Edirne is a city of around 140,000 people, most of whom work in agriculture. Crops cultivated in the area include corn, melons, and grapes. All the fields were fallow because of the winter season, but farming is inescapable once you step or drive outside of the city core. Rows of trees mark orchards and muddy flats stretch out for large distances, occasionally interrupting the city. Within the center of the city, however, most of the economic activity is in services, especially food and retail.
Though it existed as a Thracian settlement in early antiquity, the first major settlement activity in the area came with the expansion of those villages by the Roman emperor Hadrian, who named the resulting city after himself: Hadrianopolis. This later derived the Greek name of the city, Adrianople. Edirne is the Turkish adaptation of Adrianople. One year after being conquered by the Ottomans in 1362, it became the imperial capital, which it would remain until the fall of Constantinople––modern Istanbul––in 1453. Because of this heritage, the city hosts a bounty of impressive architecture.
Despite that ancient pedigree, however, most of the city appears to have been built within the last half a century or less. Digging into the ground reveals Roman stone work, most of which was covered in trash in the various construction and dig sites that are visible in the city.
The relative modernity of the rest of the city, excluding a few major sites, can be explained both by the frequency of geological activity in the area and the devastation wrought by the Balkan Wars and World War I in the 1910s. The city’s population fell from about 300,000 to less than 35,000, meaning that it has been mostly rebuilt since then, albeit on a smaller scale. This is a marked difference from much of Western Turkey, which is caught in the throes of capitalist expansion. At the time of its destruction, the city hosted large Jewish and Christian minorities, both of which fled or were driven out throughout the twentieth century.
Early Ottoman architecture dominates the skyline, especially the mosques. Two of them, the Old Mosque and the Selime Mosque, are pictured below. The former was a smaller complex that nonetheless demonstrated elegant, recently restored calligraphy and art on the walls. In keeping with normative Islamic style, the walls were bare of any human or animal representation, instead presenting an impressive display of geometrical swirls, floral motifs, and the aforementioned calligraphy. Entering the Selimiye was a journey in itself, requiring a walk through a cramped covered market and stark marble courtyard, both of which are part of the mosque complex. According to our professor and our guide, the mosque served not only as a sacred space but also as a place for daily intercourse, including commercial transactions.

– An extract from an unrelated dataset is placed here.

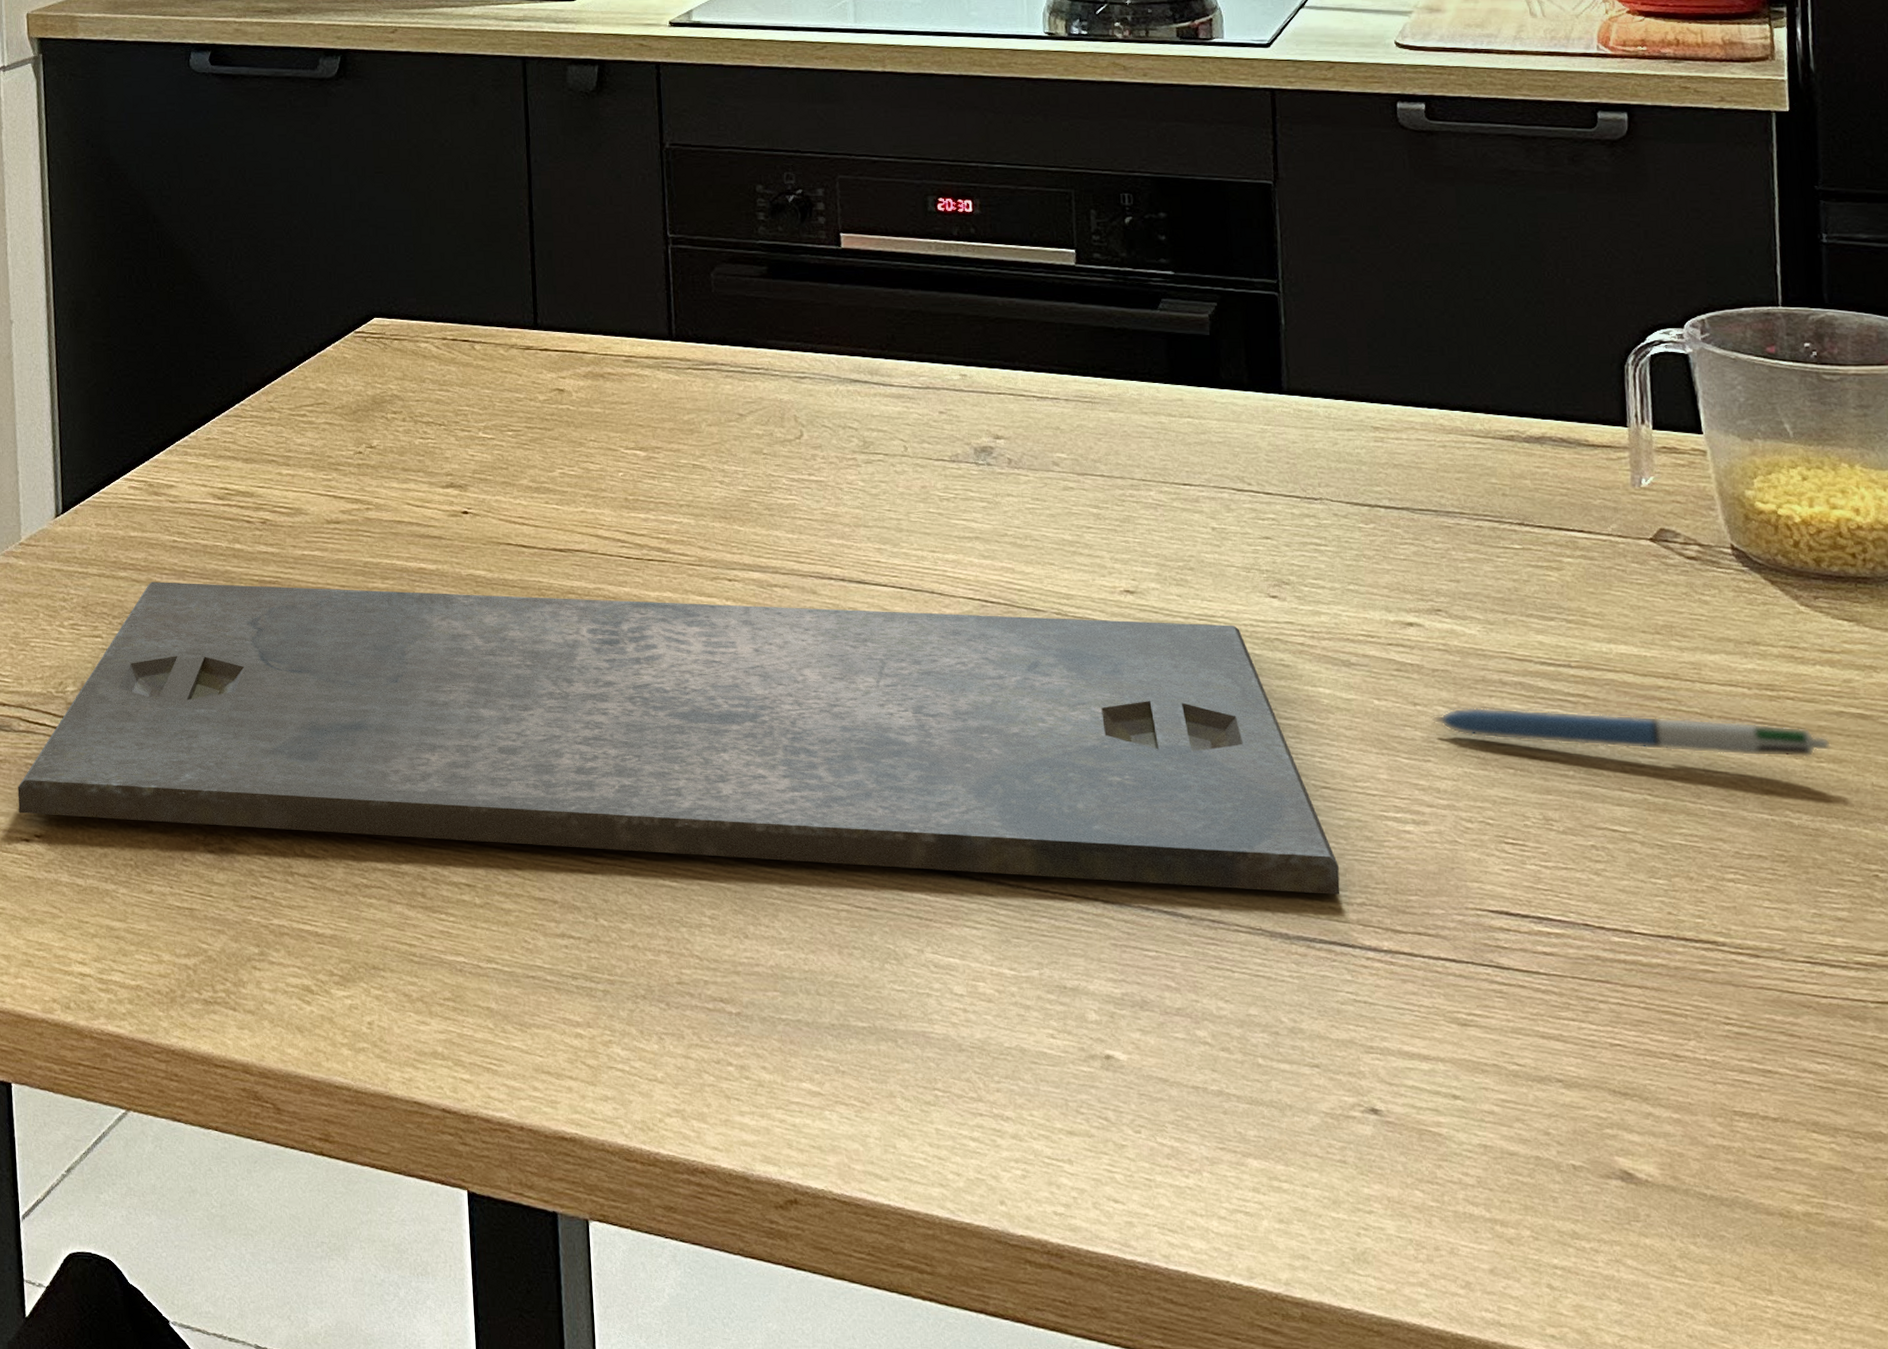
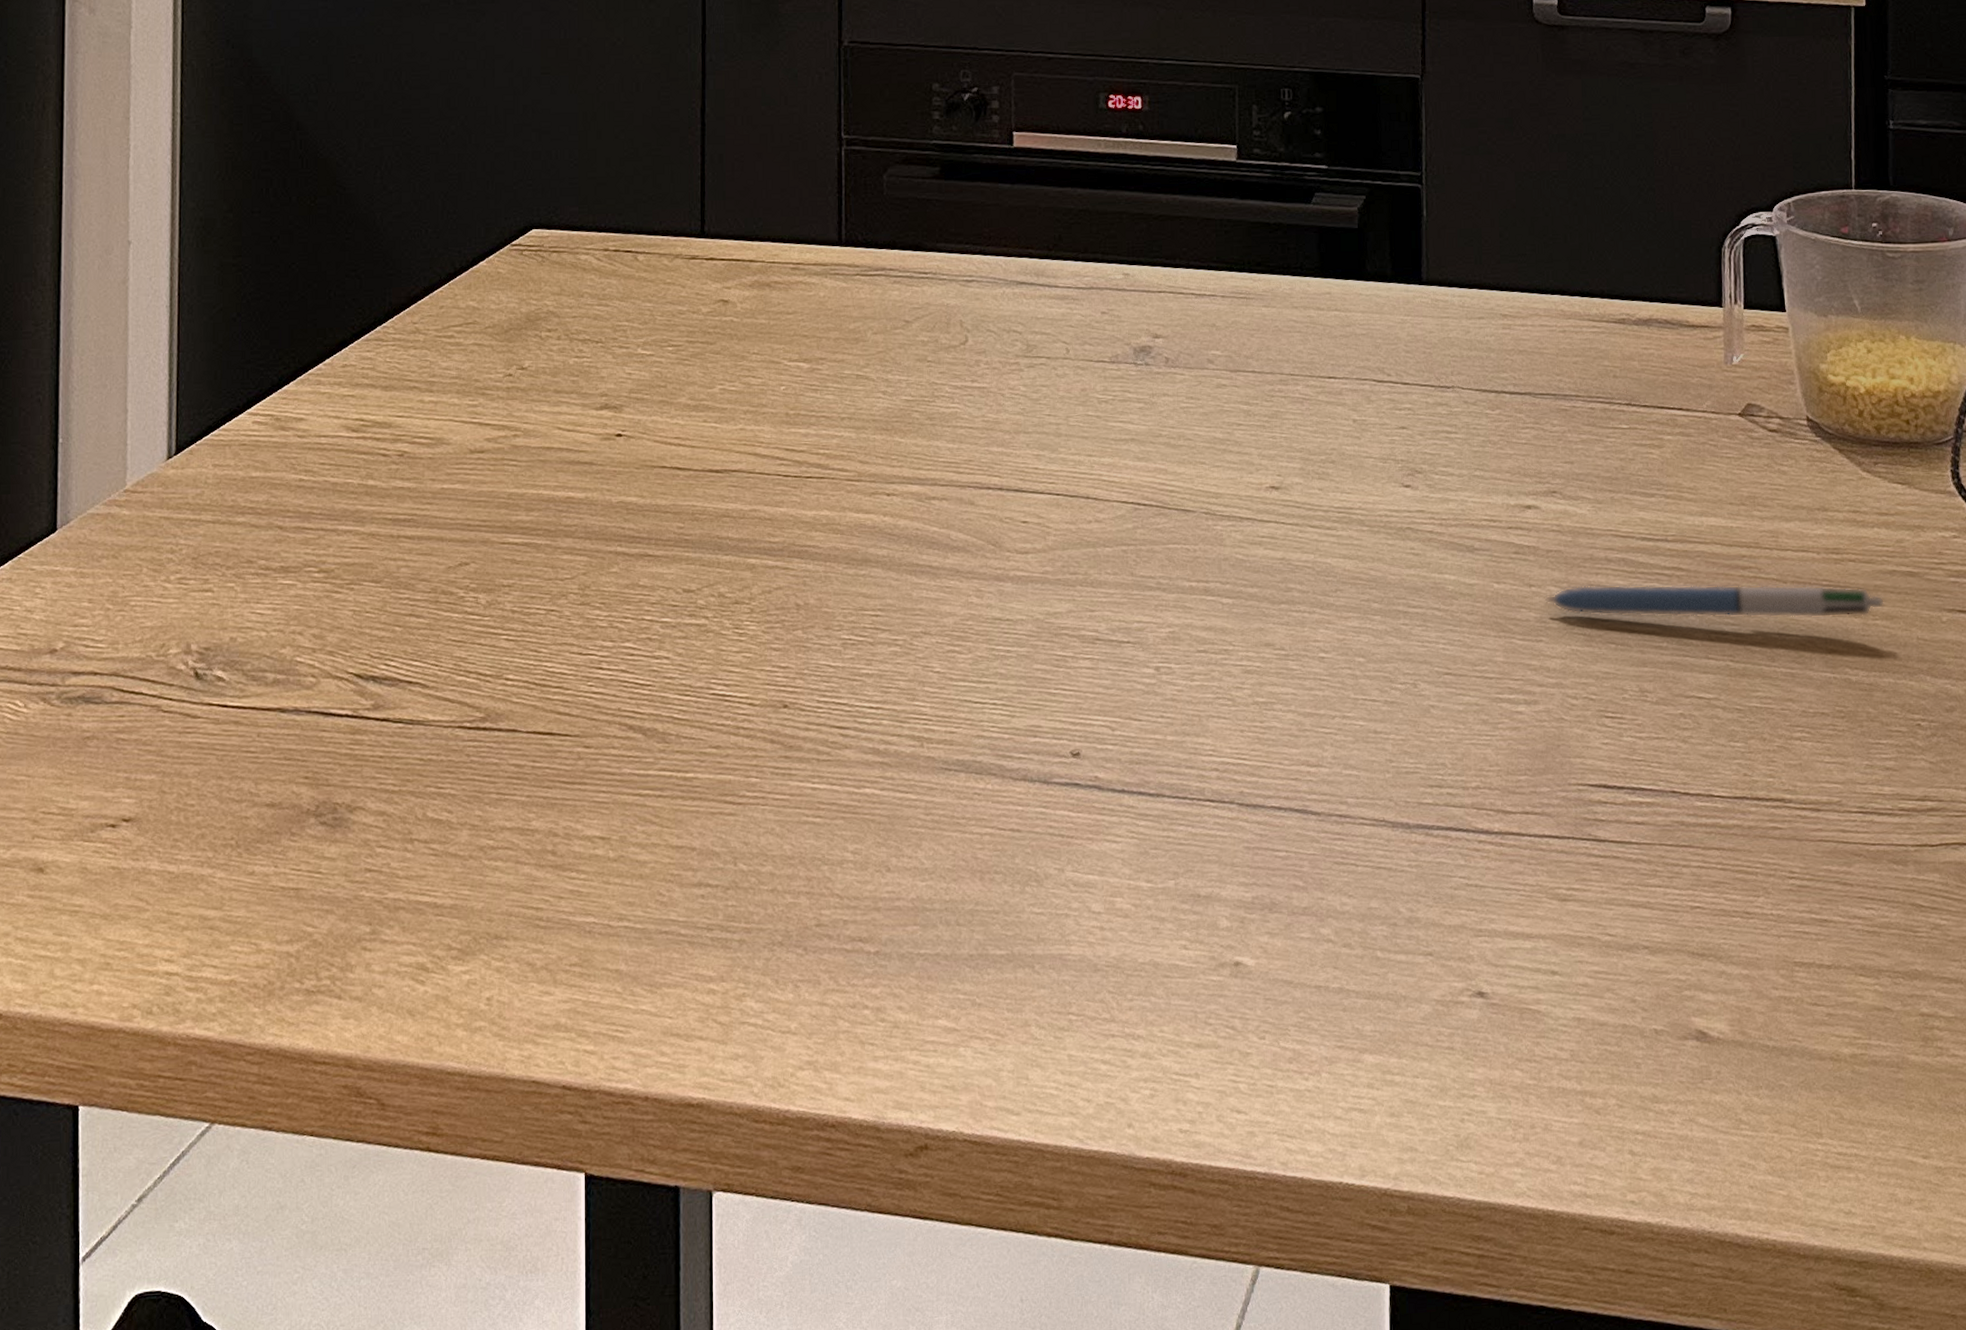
cutting board: present [17,582,1340,895] -> none [105,516,1457,796]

That idea is certainly foreign to the Christian tradition, but considering the level of public investment in their construction, it makes sense that they would become focal points for city life. Selimiye is also notable in that its architect was the famed Mimar Sinan (1490-1588), royal architect to Suleyman the Magnificent and his two successors. He also helped design the Taj Mahal in India, though that has no relevance to this trip.
All of this architecture mixed in the most eclectic way. Each mode of transportation we used––walking and taking a tour bus––revealed different perspectives on the bewildering variety of buildings, from wood structures to modern block constructions. Walking through Edirne’s commercial district on the weekend can be confusing even if the crowds are not quite claustrophobic. Riding the bus makes the city feel both much smaller, especially the narrow alleyways, and more expansive, since we had more access to the periphery of the city, including an Ottoman-era medical complex discussed below.
Sultan Bayezid II Health Museum:
In the fifteenth and sixteenth centuries, Ottoman medicine was far more advanced and elaborate than contemporary European practices, the result of a long legacy of Muslim enlightenment in medical practices. The health museum showed an old mental hospital, a place where about 34 patients at once were nursed back to health through musical therapy and relaxation while students and doctors sharpened their skills in the adjoining medical academy.
in addition to preserving the buildings themselves, the museum also hosted some exhibits on the nature of Ottoman medicine, including these lovely depictions of Ottoman surgical techniques in the treatment of gynecological and urological diseases.
We also saw a pillar memorializing the Balkan Wars, whose memory is particularly sharp and evident in Edirne. Especially because there is a palace complex that was destroyed in those wars just across the road.
Epilogue: Stray Cats
One of the most marked differences between Edirne and American cities is that stray cats and dogs are allowed free reign in the city, at least apparently. You could find stray animals lounging about around every corner. I found cats on pop machines, dogs lying in the park, etc.